The Timothy Plan Market Neutral Fund's (the "Fund") investment objective is high current income and low correlation to stocks and bonds. Low correlation means limiting exposure to stock market risk.

Fees and Expenses of the Fund

This table describes the fees and expenses that you may pay if you buy and hold shares ("Shares") of the Fund. Investors may incur usual or customary brokerage commissions and other charges on their purchases and sales of Shares of the Fund in the secondary market, which are not reflected in the table or the example below.

Shareholder Fees (fees paid directly from your investment)

NONE

Annual Fund Operating Expenses (expenses that you pay each year as a percentage of the value of your investment)
Annual Fund Operating Expenses
TIMOTHY PLAN MARKET NEUTRAL ETF
TIMOTHY PLAN MARKET NEUTRAL ETF Shares
MANAGEMENT FEES 0.65%
Total Annual Operating Expenses 0.65%
Example:

This Example is intended to help you compare the cost of investing in the Fund with the cost of investing in other funds. The example assumes that you invest $10,000 in the Fund for the time periods indicated and then redeem all of your Shares at the end of those periods. The Example also assumes that your investment has a 5% return each year and that the Fund's operating expenses remain the same. Although your actual costs may be higher or lower, based upon these assumptions, your costs would be:

Expense Example
Expense Example, with Redemption, 1 Year
Expense Example, with Redemption, 3 Years
TIMOTHY PLAN MARKET NEUTRAL ETF | TIMOTHY PLAN MARKET NEUTRAL ETF Shares | USD ($) 66 208
Portfolio Turnover

The Fund pays transaction costs, such as commissions, when it buys and sells securities (or "turns over" its portfolio). A higher portfolio turnover will generally indicate higher transaction costs resulting in higher taxes when Shares are held in a taxable account. These costs, which are not reflected in annual Fund operating expenses or in the Example, affect the Fund's performance. Since this is a new Fund without an operating history, portfolio turnover information is not yet available.

Principal Investment Strategies

The Fund pursues its investment objective by implementing a proprietary, "market neutral" investment strategy designed to seek income from its investments while maintaining a low correlation to the foreign and domestic equity and bond markets. The fund will be actively managed, meaning that the Sub-Advisor may make changes to the Fund's portfolio at any time.

 

A Market Neutral strategy seeks to generate returns that are independent and uncorrelated to the market action of equity and fixed income markets. It accomplishes this by seeking to minimize or eliminate beta (the portfolio's volatility in relation to movements in the market). The Timothy Plan Market Neutral ETF seeks to neutralize the equity market exposure (beta) from its long positions in dividend paying stocks as closely/completely as practicable using offsetting long and short positions in broad equity index futures. The primary component of residual return (i.e., the return after attempting to neutralize stock performance) is designed to be the income derived from those dividend paying stocks.

» **Supplied material**:
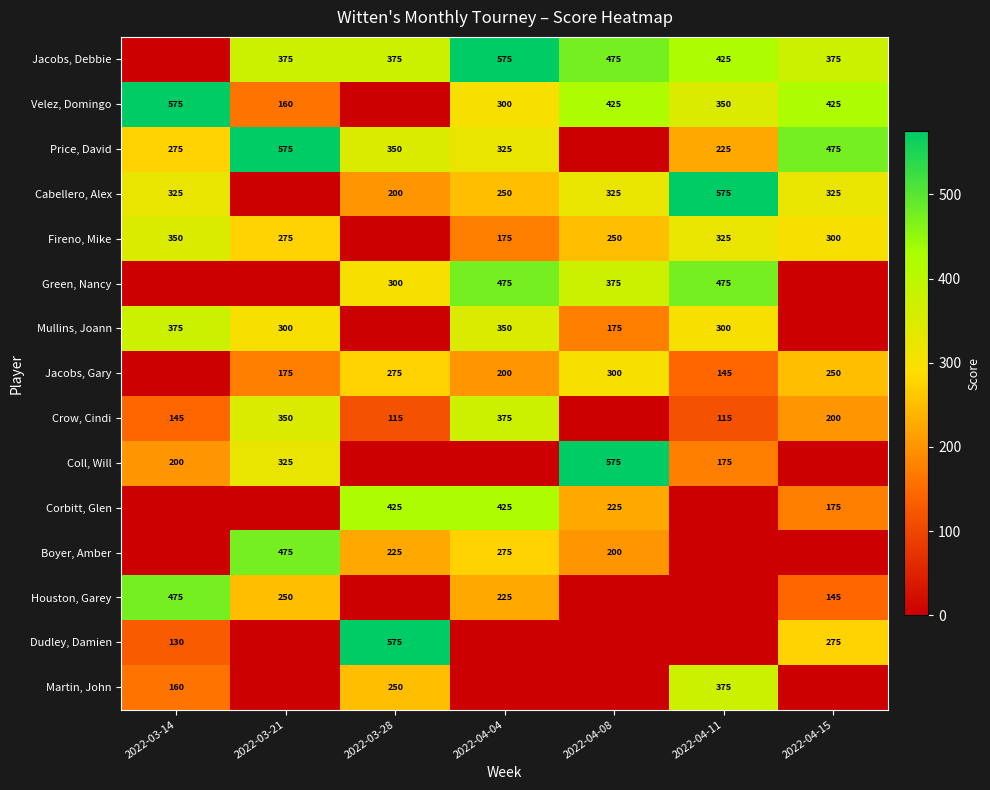

The value of Martin, John at 2022-03-14 is 209. True or false?

False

» **Exercise instructions**:
1. According to the Timothy Plan Market Neutral Fund excerpt, what is the fund's annual management fee?
2. List every assumption that the Example in the Timothy Plan Market Neutral Fund excerpt makes about an investment in the Fund.
3. In the Timothy Plan Market Neutral Fund excerpt, edit the passage that opens with the words "The Fund pursues" and closes with "at any time.", replacing "proprietary" with "quantitative".

» **Results by task**:
1. 0.65%

2.
- You invest $10,000 in the Fund for the time periods indicated.
- You redeem all of your Shares at the end of those periods.
- Your investment has a 5% return each year.
- The Fund's operating expenses remain the same.

3.
The Fund pursues its investment objective by implementing a quantitative, "market neutral" investment strategy designed to seek income from its investments while maintaining a low correlation to the foreign and domestic equity and bond markets. The fund will be actively managed, meaning that the Sub-Advisor may make changes to the Fund's portfolio at any time.